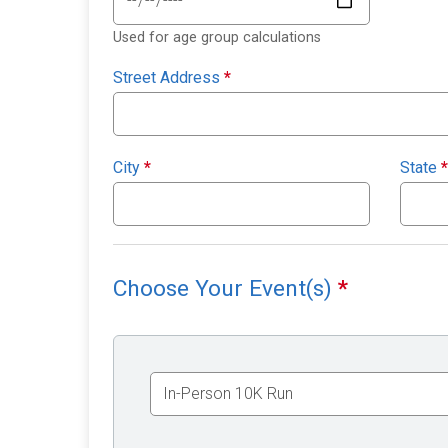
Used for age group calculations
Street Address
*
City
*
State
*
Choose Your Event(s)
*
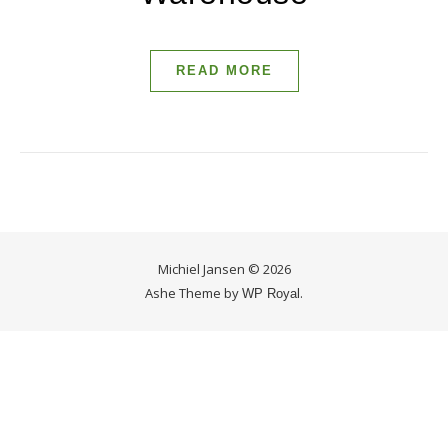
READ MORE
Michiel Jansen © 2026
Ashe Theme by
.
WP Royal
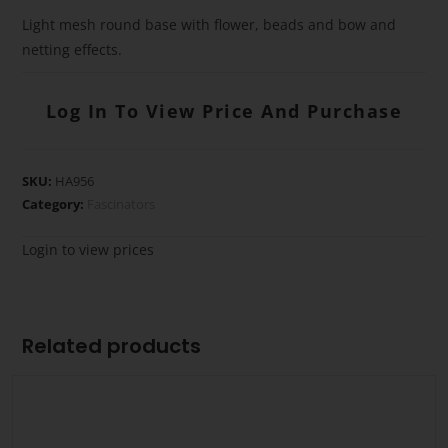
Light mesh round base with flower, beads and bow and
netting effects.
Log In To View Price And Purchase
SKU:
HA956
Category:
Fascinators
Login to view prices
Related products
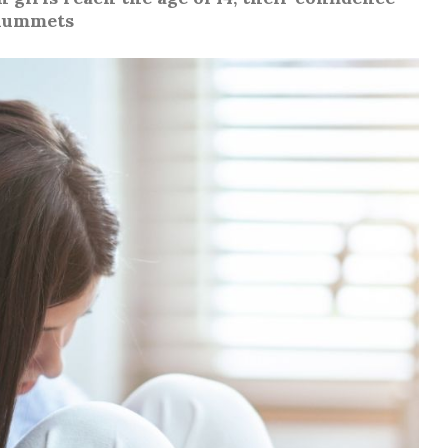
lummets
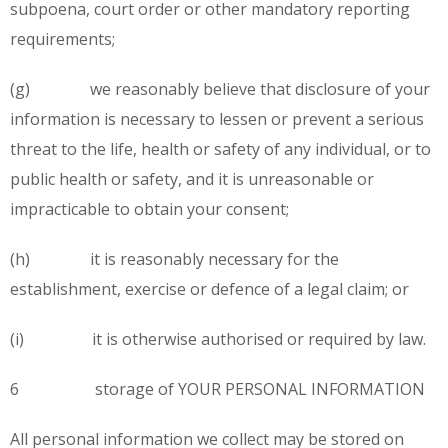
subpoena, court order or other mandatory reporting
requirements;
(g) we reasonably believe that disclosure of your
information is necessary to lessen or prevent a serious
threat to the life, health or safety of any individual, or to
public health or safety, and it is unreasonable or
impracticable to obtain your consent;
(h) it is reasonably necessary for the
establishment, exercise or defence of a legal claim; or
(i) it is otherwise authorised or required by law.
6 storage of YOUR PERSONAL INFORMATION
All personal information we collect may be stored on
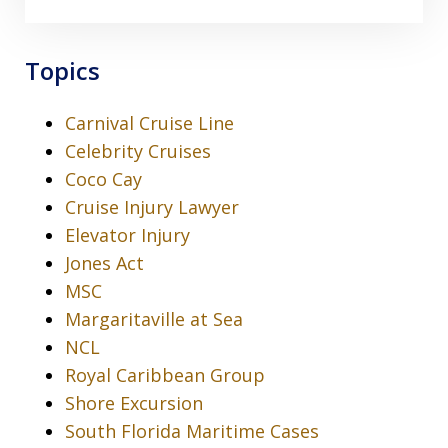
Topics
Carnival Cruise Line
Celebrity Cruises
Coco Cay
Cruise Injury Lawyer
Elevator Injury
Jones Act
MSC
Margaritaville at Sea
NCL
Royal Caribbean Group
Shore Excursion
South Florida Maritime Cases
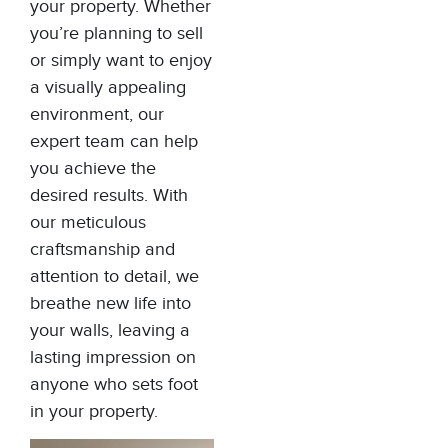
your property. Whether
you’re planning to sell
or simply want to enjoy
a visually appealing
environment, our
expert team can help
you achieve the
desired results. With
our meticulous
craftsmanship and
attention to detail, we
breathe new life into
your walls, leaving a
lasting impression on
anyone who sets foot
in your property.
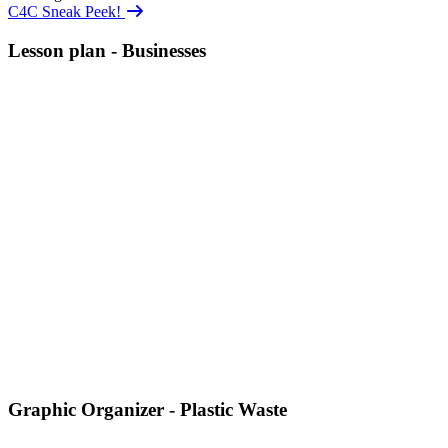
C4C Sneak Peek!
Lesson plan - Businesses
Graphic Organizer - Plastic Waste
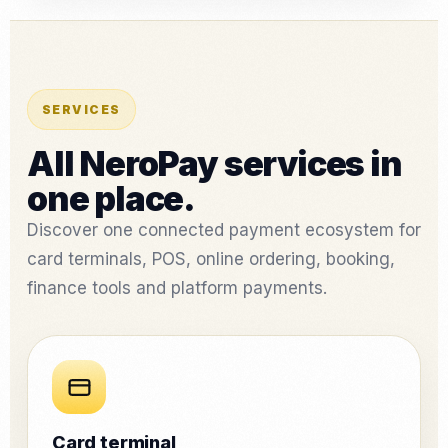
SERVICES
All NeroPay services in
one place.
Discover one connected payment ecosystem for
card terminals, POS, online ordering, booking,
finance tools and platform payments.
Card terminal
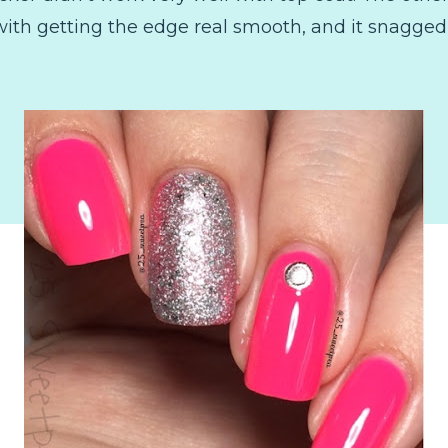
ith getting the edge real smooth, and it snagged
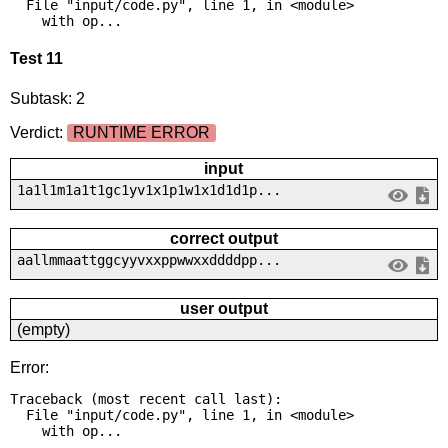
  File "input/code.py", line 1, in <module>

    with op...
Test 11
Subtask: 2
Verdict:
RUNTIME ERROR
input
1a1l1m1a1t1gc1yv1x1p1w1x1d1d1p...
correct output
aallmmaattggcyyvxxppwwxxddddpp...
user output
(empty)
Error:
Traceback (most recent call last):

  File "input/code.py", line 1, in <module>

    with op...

● EXERCISE
In the material above, show every line where the word "safety" turns up.

● RESPONSE AREA
threat to the life, health or safety of any individual, or to
public health or safety, and it is unreasonable or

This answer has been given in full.